There is also a so-called half-year cycle where qualified people that were not placed in January (or for other reasons only applied later for a placement), must be placed by July. If a person is moved by government to the half-year cycle, it means that the person was unemployed for seven months as a result of government, because they are not allowed to work before the Zuma year has been completed.

The young health workers must indicate various preferences on the ICSP portal such as town/city and medical needs. It has however come to AfriForum Youth’s attention that those options are not always available to all. A graduate pharmacist informed us that all the benefits, that counted points for the first cycle, fell away with the half-year cycle of 2022. It for example includes that an individual is supposed to be placed within a certain area when this individual has to care for next of kin or is married with a life partner that is already working in a specific town/city.

The Department of Health together with interest groups such as the National and Provincial Department of Health and National Treasury and the Council for Health Professions of South Africa are responsible for placements. There are many reasons why the placements are an administrative mess. Dr Mvuyisi Mzukwa, the Vice Chairman of the South African Medical Association, last year said “it becomes a battle between the provincial departments and Treasury and the National Department of Health.”

There are 18 fields of medical professions that are affected by the administrative mess, from pharmacist, dentists and doctors to physiotherapists, dieticians and occupational therapists. South Africa citizens need the expertise of these newly qualified people. Yet, they are often treated badly by the ICSP.

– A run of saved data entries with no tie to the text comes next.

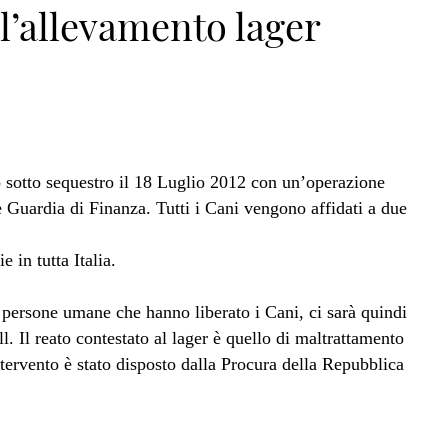
 l’allevamento lager
 sotto sequestro il 18 Luglio 2012 con un’operazione
 Guardia di Finanza. Tutti i Cani vengono affidati a due
 in tutta Italia.
e persone umane che hanno liberato i Cani, ci sarà quindi
. Il reato contestato al lager è quello di maltrattamento
tervento è stato disposto dalla Procura della Repubblica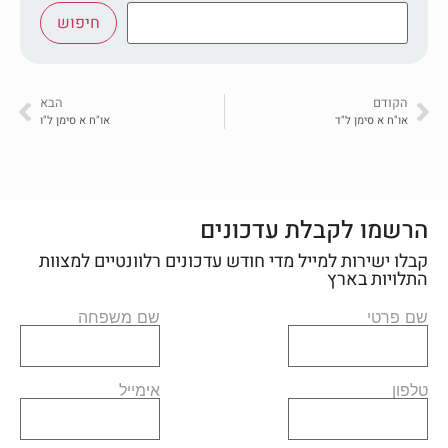
חיפוש
הקודם
הבא
או"ח א סימן ל"ד
או"ח א סימן ל"ו
הרשמו לקבלת עדכונים
קבלו ישירות למייל מדי חודש עדכונים רלוונטיים למצוות
התלויות בארץ
שם פרטי
שם משפחה
טלפון
אימייל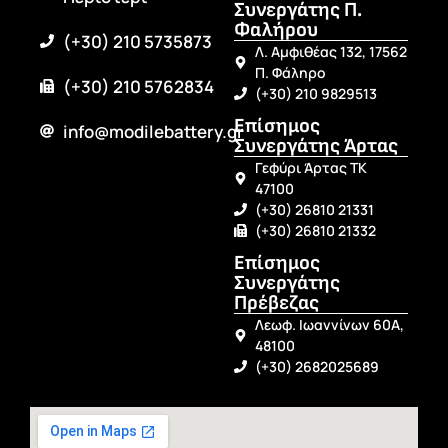
Συνεργάτης Π.
Φαλήρου
(+30) 210 5735873
Λ. Αμφιθέας 132, 17562
Π. Φάληρο
(+30) 210 5762834
(+30) 210 9829513
Επίσημος
info@modilebattery.gr
Συνεργάτης Άρτας
Γεφύρι Άρτας ΤΚ
47100
(+30) 26810 21331
(+30) 26810 21332
Επίσημος
Συνεργάτης
Πρέβεζας
Λεωφ. Ιωαννίνων 60Α,
48100
(+30) 2682025689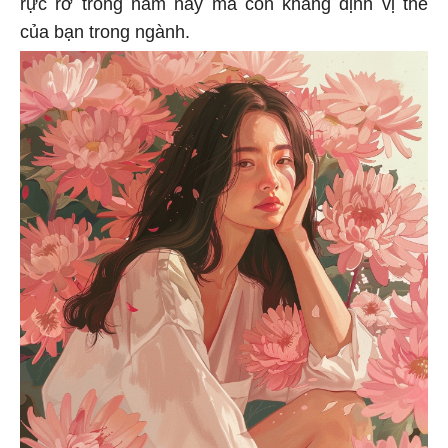
rực rỡ trong năm nay mà còn khẳng định vị thế
của bạn trong ngành.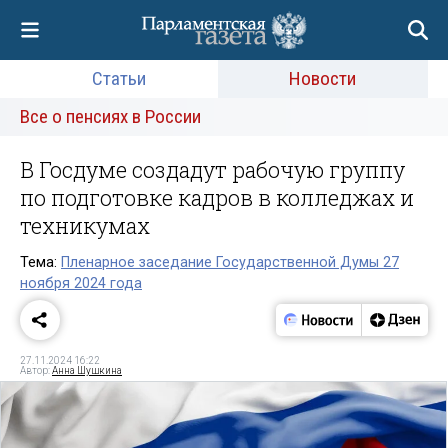
Статьи
Новости
Все о пенсиях в России
В Госдуме создадут рабочую группу
по подготовке кадров в колледжах и
техникумах
Тема:
Пленарное заседание Государственной Думы 27
ноября 2024 года
27.11.2024 16:22
Автор:
Анна Шушкина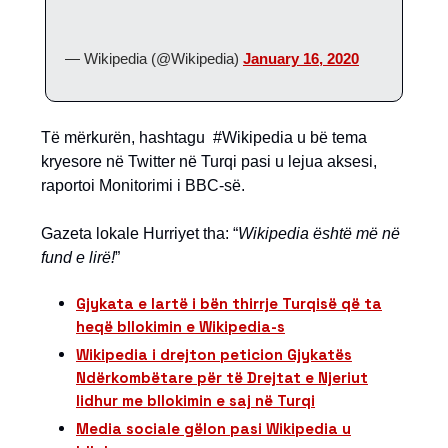
— Wikipedia (@Wikipedia)
January 16, 2020
Të mërkurën, hashtagu #Wikipedia u bë tema
kryesore në Twitter në Turqi pasi u lejua aksesi,
raportoi Monitorimi i BBC-së.
Gazeta lokale Hurriyet tha: “
Wikipedia është më në
fund e lirë!
”
Gjykata e lartë i bën thirrje Turqisë që ta
heqë bllokimin e Wikipedia-s
Wikipedia i drejton peticion Gjykatës
Ndërkombëtare për të Drejtat e Njeriut
lidhur me bllokimin e saj në Turqi
Media sociale gëlon pasi Wikipedia u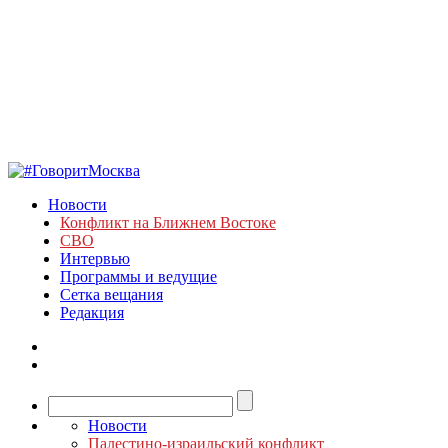
Новости
Конфликт на Ближнем Востоке
СВО
Интервью
Программы и ведущие
Сетка вещания
Редакция
Новости
Палестино-израильский конфликт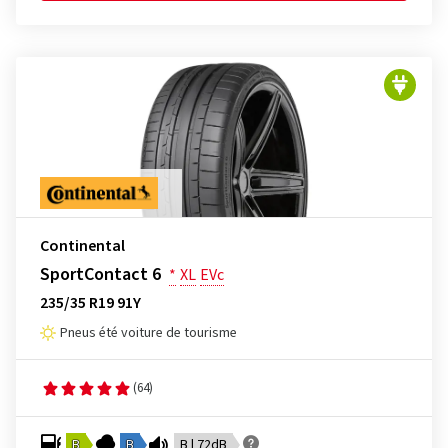
Continental
SportContact 6
*
XL
EVc
235/35 R19 91Y
Pneus été voiture de tourisme
(64)
B
B
B | 72dB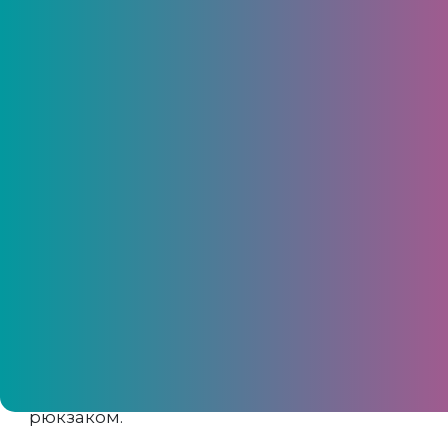
vk.com/parkotellenta
Обзор баз отдыха, расположенных не
очень далеко от города, где можно
арендовать домик и хорошо отдохнуть
семьей или большой компанией, с
адресами и ценами
Домики посреди леса
или на берегу
Волги – это вариант для тех, кому хочется
на природу, но, чтобы недалеко от города
и с санузлом вместо кустов. А еще
желательно с кроватью, холодильником и
хорошим Wi-Fi. Мы отобрали десять
вариантов отдыха на свежем воздухе, за
которыми не нужно ехать с палаткой и
рюкзаком.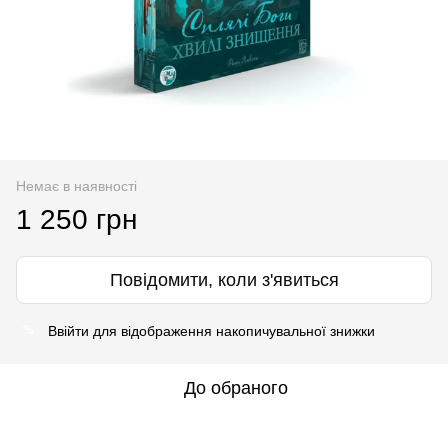
Немає в наявності
1 250 грн
Повідомити, коли з'явиться
Ввійти
для відображення накопичувальної знижки
%
До обраного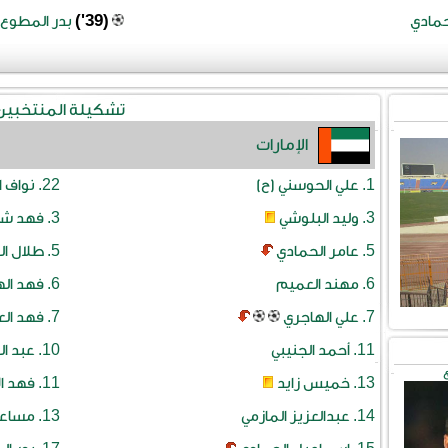
(39')
حمادي
بدر المطوع
تشكيلة المنتخبين
الإمارات
22.
1.
علي الحوسني (ح)
نواف ا
3.
3.
وليد البلوشي
فهد شا
5.
5.
عامر الحمادي
طلال ال
6.
6.
مهند العميم
فهد اله
7.
7.
علي الهاجري
فهد الع
10.
11.
أحمد الجنيبي
عبد ال
ع
11.
13.
خميس زايد
فهد ال
13.
14.
عبدالعزيز المازمي
مساعد 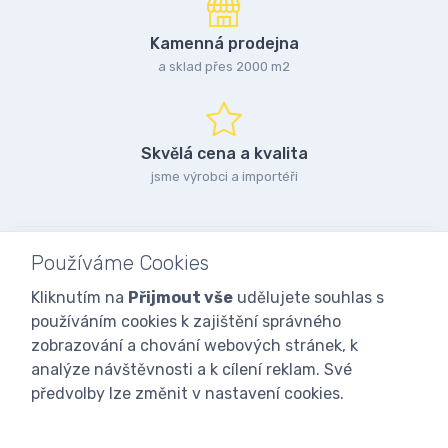
Kamenná prodejna
a sklad přes 2000 m2
Skvělá cena a kvalita
jsme výrobci a importéři
Používáme Cookies
Kliknutím na
Přijmout vše
udělujete souhlas s
používáním cookies k zajištění správného
zobrazování a chování webových stránek, k
analýze návštěvnosti a k cílení reklam. Své
předvolby lze změnit v nastavení cookies.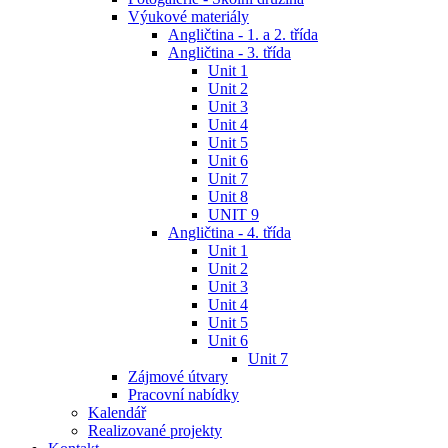
Výukové materiály
Angličtina - 1. a 2. třída
Angličtina - 3. třída
Unit 1
Unit 2
Unit 3
Unit 4
Unit 5
Unit 6
Unit 7
Unit 8
UNIT 9
Angličtina - 4. třída
Unit 1
Unit 2
Unit 3
Unit 4
Unit 5
Unit 6
Unit 7
Zájmové útvary
Pracovní nabídky
Kalendář
Realizované projekty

There is even a disheartened medical doctor, who obtained her qualification with distinction, who had to approach AfriForum Youth, because she has to pay off a study loan, but is unemployed due to the poor administration of the ICSP. She heard from the national office that she was placed at a hospital in the Eastern Cape, but the hospital insists that they do not have an available position for her. This young doctor, like other qualified people who approached AfriForum Youth for assistance, says that communication from the ICSP is completely absent or very delayed.

It is unacceptable that newly qualified people, who are prepared to serve in communities as health workers, are confronted with unnecessary challenges due to the incompetence of the ICSP. AfriForum Youth will not tolerate it further and is ready to litigate.